Longlegs knows that you, the dedicated moviegoer, have seen that last profession portrayed onscreen any number of times since Clarice Starling made a deal with her erudite devil. It endeavors to mix things up just enough to keep things from being completely cookie-cutter. You still get a young Fed, Lee Harker (Maika Monroe), who’s pathologically dedicated to her job; the way she intuits the exact generic suburban house where a suspect lives early in the film gives you the impression that this isn’t a gig so much as a calling. Her superior, Agent Carter (Blair Underwood), is a recognizable graduate of the School of Hard-Ass But Paternal Bosses. Harker is hunting a killer, who happens to be one very grotesque psychopath with a love of pancake makeup, glam rock and going “Cu-ckoo! Cu-ckooooo!” when talking to future victims. The fact that he’s played by Nicolas Cage in full neo-Kabuki, scraping-at-the-door mode does, of course, make a hell of a difference.
But what really distinguishes this entry into a subgenre that peaked back when Clinton was the commander-in-chief — a caveat that the movie understands by placing his executive portrait in Carter’s office and this carbon-dating the story’s timeframe — is the manner in which every cliché is filtered through several extra levels of creepiness. The coded messages of Zodiac? Decipher them via a biblical reference (hint: it’s not from the Book of Genesis) and you’ll find they’re playground taunts. The connect-the-dots legwork that allows a warped order to emerge from the chaos? It has to do with childrens’ birthdays. The murders themselves? They all involve a father who’s inexplicably inspired into savagely slay his family and take his own life after. Do you like the clammy, sickening aesthetic of Se7en and TV’s Hannibal? This movie ups the cadaver-chic palette of browns and grays while also messing with the aspect ratios to suggest vintage 1970s home movies.
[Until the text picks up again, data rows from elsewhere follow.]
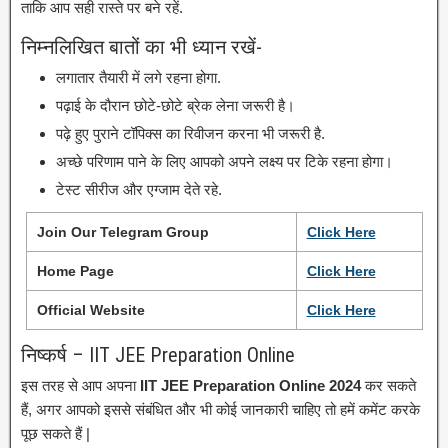
ताकि आप सही रास्ते पर बने रहें.
निम्नलिखित बातों का भी ध्यान रखें-
लगातार तैयारी में लगे रहना होगा.
पढ़ाई के दौरान छोटे-छोटे ब्रेक लेना जरूरी है।
पढ़े हुए पुराने टॉपिक्स का रिवीजन करना भी जरूरी है.
अच्छे परिणाम पाने के लिए आपको अपने लक्ष्य पर टिके रहना होगा।
टेस्ट सीरीज और एग्जाम देते रहे.
Join Our Telegram Group
Click Here
Home Page
Click Here
Official Website
Click Here
निष्कर्ष – IIT JEE Preparation Online
इस तरह से आप अपना
IIT JEE Preparation Online 2024
कर सकते
हैं, अगर आपको इससे संबंधित और भी कोई जानकारी चाहिए तो हमें कमेंट करके
पूछ सकते हैं |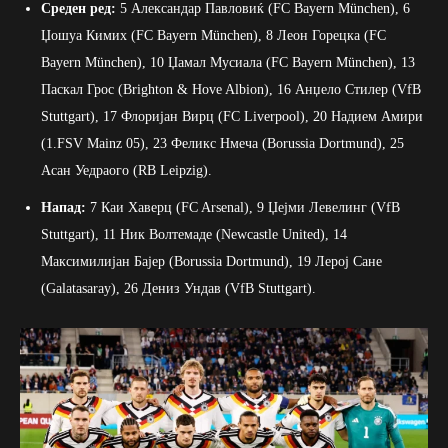
Среден ред:
5 Александар Павловиќ (FC Bayern München), 6
Џошуа Кимих (FC Bayern München), 8 Леон Горецка (FC
Bayern München), 10 Џамал Мусиала (FC Bayern München), 13
Паскал Грос (Brighton & Hove Albion), 16 Анџело Стилер (VfB
Stuttgart), 17 Флоријан Вирц (FC Liverpool), 20 Надием Амири
(1.FSV Mainz 05), 23 Феликс Нмеча (Borussia Dortmund), 25
Асан Уедраого (RB Leipzig).
Напад:
7 Каи Хаверц (FC Arsenal), 9 Џејми Левелинг (VfB
Stuttgart), 11 Ник Волтемаде (Newcastle United), 14
Максимилијан Бајер (Borussia Dortmund), 19 Лерој Сане
(Galatasaray), 26 Дениз Ундав (VfB Stuttgart).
Director Osgood Perkins has been slowly building up an impressive resumé as a filmmaker who favors dread over bloody excesses, slow-burn eeriness over 110-volt shocks to the system (The Blackcoat’s Daughter, I Am the Pretty Thing That Lives in the House; even his 2020 fairytalesploitation opus Gretel & Hansel has its moments). Longlegs has its share of jolting scares, and this is definitely a movie that loves a good zero-to-11 burst of volume before an abrupt cutaway. But Perkins’ cryptic death-trip mystery is less concerned with grossing you out — the odd maggot-covered corpse notwithstanding — and more about simply getting under your skin. Even if the filmmaker didn’t have a legitimate pedigree in terms of baroque tales about banal evil, he’s still intent on mining terror out of late 20th century Americana that seems to have curdled from the inside out. It’s an unabashedly style-over-substance take on a particular type of modern horror story. This is less a serial-killer thriller than a feature-length nightmare vibe.
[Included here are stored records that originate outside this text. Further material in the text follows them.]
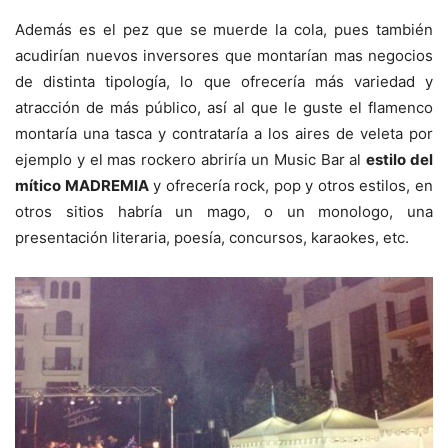
Además es el pez que se muerde la cola, pues también
acudirían nuevos inversores que montarían mas negocios
de distinta tipología, lo que ofrecería más variedad y
atracción de más público, así al que le guste el flamenco
montaría una tasca y contrataría a los aires de veleta por
ejemplo y el mas rockero abriría un Music Bar al
estilo del
mítico MADREMIA
y ofrecería rock, pop y otros estilos, en
otros sitios habría un mago, o un monologo, una
presentación literaria, poesía, concursos, karaokes, etc.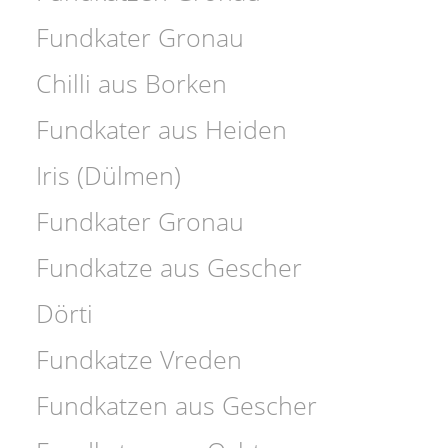
Fundkater Gronau
Chilli aus Borken
Fundkater aus Heiden
Iris (Dülmen)
Fundkater Gronau
Fundkatze aus Gescher
Dörti
Fundkatze Vreden
Fundkatzen aus Gescher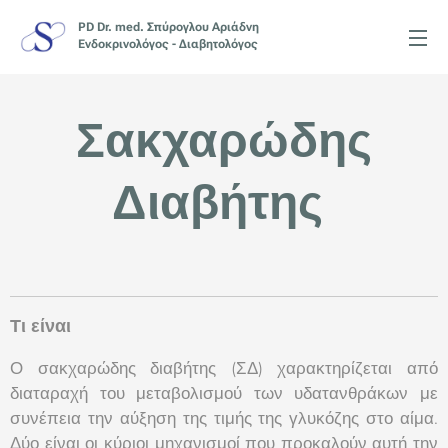
PD Dr. med. Σπύρογλου Αριάδνη
Ενδοκρινολόγος - Διαβητολόγος
Σακχαρώδης
Διαβήτης
Τι είναι
Ο σακχαρώδης διαβήτης (ΣΔ) χαρακτηρίζεται από
διαταραχή του μεταβολισμού των υδατανθράκων με
συνέπεια την αύξηση της τιμής της γλυκόζης στο αίμα.
Δύο είναι οι κύριοι μηχανισμοί που προκαλούν αυτή την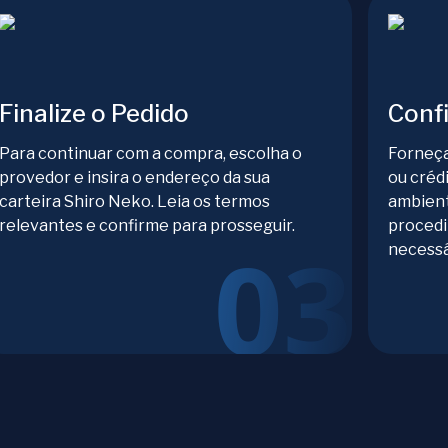
Finalize o Pedido
Conf
Para continuar com a compra, escolha o
Forneça
provedor e insira o endereço da sua
ou créd
carteira Shiro Neko. Leia os termos
ambient
relevantes e confirme para prosseguir.
procedi
necessá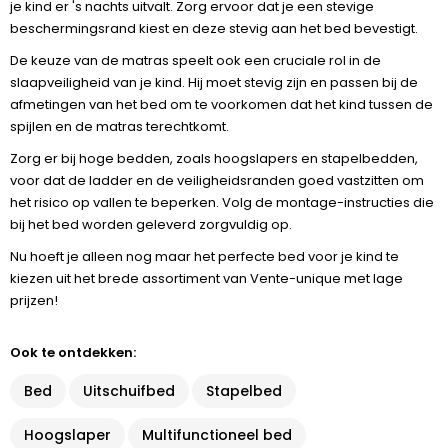
je kind er 's nachts uitvalt. Zorg ervoor dat je een stevige
beschermingsrand kiest en deze stevig aan het bed bevestigt.
De keuze van de matras speelt ook een cruciale rol in de
slaapveiligheid van je kind. Hij moet stevig zijn en passen bij de
afmetingen van het bed om te voorkomen dat het kind tussen de
spijlen en de matras terechtkomt.
Zorg er bij hoge bedden, zoals hoogslapers en stapelbedden,
voor dat de ladder en de veiligheidsranden goed vastzitten om
het risico op vallen te beperken. Volg de montage-instructies die
bij het bed worden geleverd zorgvuldig op.
Nu hoeft je alleen nog maar het perfecte bed voor je kind te
kiezen uit het brede assortiment van Vente-unique met lage
prijzen!
Ook te ontdekken:
Bed
Uitschuifbed
Stapelbed
Hoogslaper
Multifunctioneel bed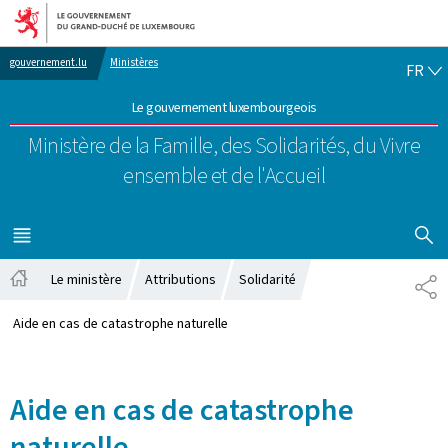
Aller au menu principal
Aller au contenu
FR
gouvernement.lu
Ministères
FR
Le gouvernement luxembourgeois
Ministère de la Famille, des Solidarités,
du Vivre
ensemble et de l'Accueil
AFFICHER
MENU
PRINCIPAL
Le ministère
Attributions
Solidarité
PA
Accueil
Aide en cas de catastrophe naturelle
Aide en cas de catastrophe
naturelle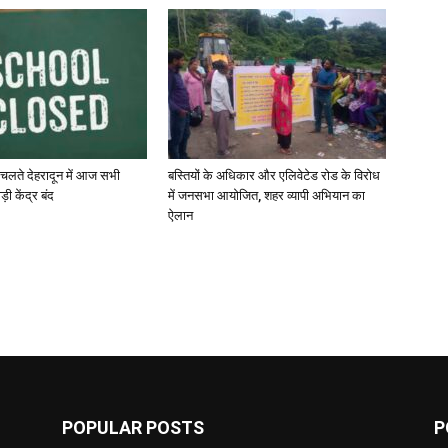
 चलते देहरादून में आज सभी
बस्तियों के अधिकार और एलिवेटेड रोड के विरोध
़ी केंद्र बंद
में जनसभा आयोजित, शहर व्यापी अभियान का
ऐलान
POPULAR POSTS
P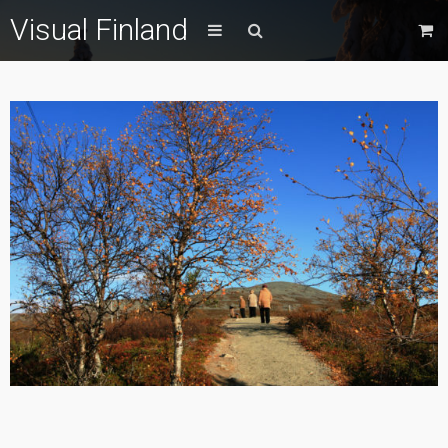
Visual Finland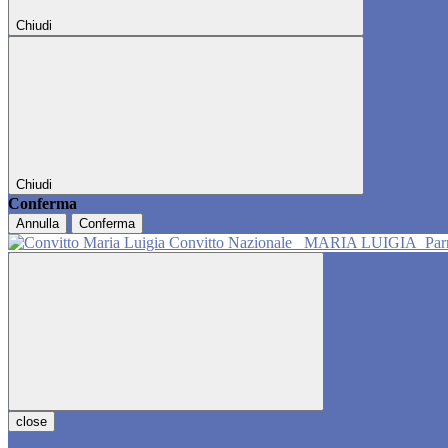
Chiudi
Chiudi
Conferma
Annulla
Conferma
Convitto Nazionale
MARIA LUIGIA
Pa
close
That leeway allows Perkins to stray from the true-crime-with-benefits template that often characterizes post-Silence of the Lambs works like David Fincher’s Mindhunter series and shuffle into slightly more supernatural territory. Without giving too much away, you can expect the name Satan to be uttered more than once. Also, if you have a phobia regarding nuns or lifelike dolls that you’re afraid may be watching you, you might want to steer clear. And if you’re allergic to protagonists who are socially awkward to the point of possible on-the-spectrum diagnosis, veteran actors given a license to ham (and go HAM) or T. Rex on movie soundtracks, you can expect hives.
We will say that Monroe, having already secured a spot in the horror-movie canon thanks to It Follows, proves she can go all-out Clarice with the best of them. And there’s really no one better than Cage when it comes to giving a WTF performance that suggests not just a broken moral compass but full-on, swing-for-the-rafters madness. You may or may not appreciate how Perkins is leaving his territorial mark on this warhorse narrative, but the man knows exactly what he’s doing. Longlegs isn’t breaking new ground. It is, however, intent on tilling that cursed earth in the name of its own rotten harvest.